Personal information
- Full name: Kristine Frøsig-Andersen
- Born: 2 April 1976 (age 50) Aalborg, Denmark
- Nationality: Danish
- Height: 172 cm (5 ft 8 in)
- Playing position: Playmaker

Youth career
- Team
- –: Sindal

Senior clubs
- Years: Team
- 1993–1996: Ikast fS
- 1996–1997: Bayer 04 Leverkusen
- 1997–2006: Ikast fS
- 2006–2007: SK Aarhus

National team
- Years: Team / Apps / (Gls)
- 1996–2004: Denmark / 106 / (305)

Medal record
Women's handball
Representing Denmark
Olympic Games
| Gold medal – first place | 1996 Atlanta | Team competition |
| Gold medal – first place | 2004 Athens | Team competition |
European Championship
| Gold medal – first place | 1996 Denmark |  |
| Gold medal – first place | 2002 Denmark |  |
| Silver medal – second place | 1998 Netherlands |  |

= Kristine Andersen =

Danish handball player (born 1976)

Kristine Andersen (born 2 April 1976) is a Danish former team handball player and two times Olympic champion. She won a gold medal with the Danish national team at the 1996 Summer Olympics in Atlanta, and again eight years later at the 2004 Summer Olympics in Athens.

==National team==
Kristine Andersen debuted on 20 February 1996. At her first Olympics in 1996 she was not a part of the initial planned team, and was only included due to injury. As the only Danish player, she did not play a single match. When Denmark later the same year won the 1996 European Women's Handball Championship, she was a more established part of the team.

She missed the 2000 Olympics in Sydney, Australia due to injury. After her return, was her breakthrough to become a stable part of the national setup. When the Danish golden generation of the 1990's began to retire, Andersen saw more playing time. At the 2002 European Championship where Denmark won the tournament for the third time, Andersen was a key figure for the national team.

She retired from the national team after Denmark won the 2004 Olympics in Athens, Greece; the third straight Danish gold medal.
==Club career==
Kristine Andersen started playing handball at Sindal before moving to Ikast fS. Here she played most of her career, with the exception of a single season at the German club Bayer 04 Leverkusen.

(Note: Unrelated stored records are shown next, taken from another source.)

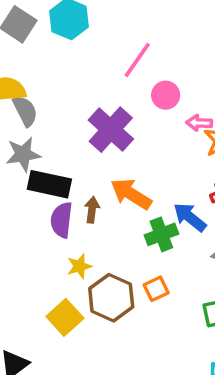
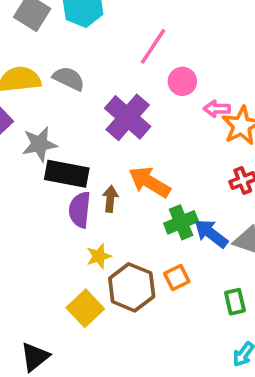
gray semicircle: (25, 111) -> (69, 79), moved, turned -36
blue arrow: (190, 217) -> (211, 233), moved

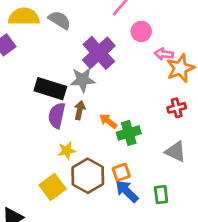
gray star: (39, 144) -> (83, 80), moved
orange arrow: (150, 182) -> (108, 121), moved, size x0.6
blue arrow: (211, 233) -> (127, 191), moved

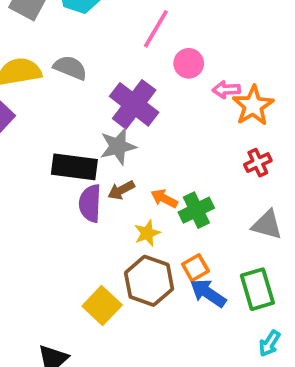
brown arrow: (80, 110) -> (121, 190), turned -120
yellow star: (67, 151) -> (147, 233), moved
green rectangle: (161, 195) -> (257, 289), size x1.5

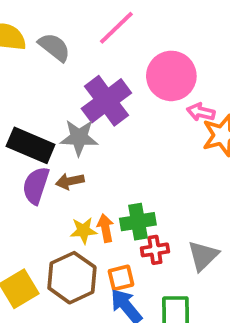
pink line: (156, 29) -> (116, 28), moved
pink circle: (189, 63) -> (171, 76), size x1.6
red cross: (258, 163) -> (155, 250), moved
orange arrow: (164, 198) -> (105, 228), moved, turned 36
gray triangle: (267, 225) -> (203, 256), turned 44

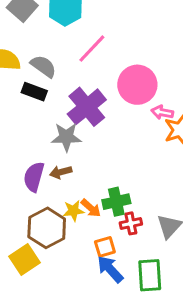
black rectangle: (31, 145) -> (34, 92), moved, size x0.7
orange arrow: (105, 228) -> (91, 208), turned 145
brown hexagon: (72, 278) -> (47, 228), moved

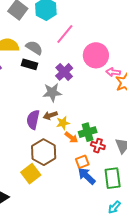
purple cross: (87, 107) -> (64, 72), size x0.7
yellow star: (73, 211) -> (63, 123), moved
red cross: (131, 223) -> (98, 146), turned 32

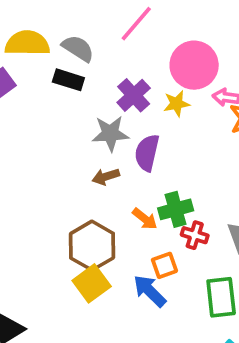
purple semicircle: (33, 120) -> (147, 153), moved
yellow star: (63, 123) -> (177, 104), moved
yellow square: (31, 174) -> (92, 283), moved
blue arrow: (87, 176) -> (150, 291), moved

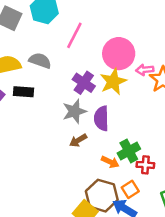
black rectangle: (68, 80) -> (23, 92), moved
yellow star: (177, 104) -> (113, 82), size x1.5
brown hexagon: (92, 246) -> (102, 196), moved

For many years Kristine Andersen was the first choice playmaker for Ikast fS. Here she won the Danish league, the EHF Cup and the EHF Cup Winners' Cup. In the 1993-94 edition of the Danish Handball Cup she was named the MVP. Despite that she and Ikast FS lost the final to Viborg HK.

She officially retired in June 2005 to focus on her civil career as a sales coordinator, partly because she and the club could not agree on salary terms. But returned to Ikast-Bording the following autumn during an injury crisis at the club. In September 2006 she returned to professional handball when she signed a one-season contract with the Danish club SK Aarhus, and after that ran out, she retired.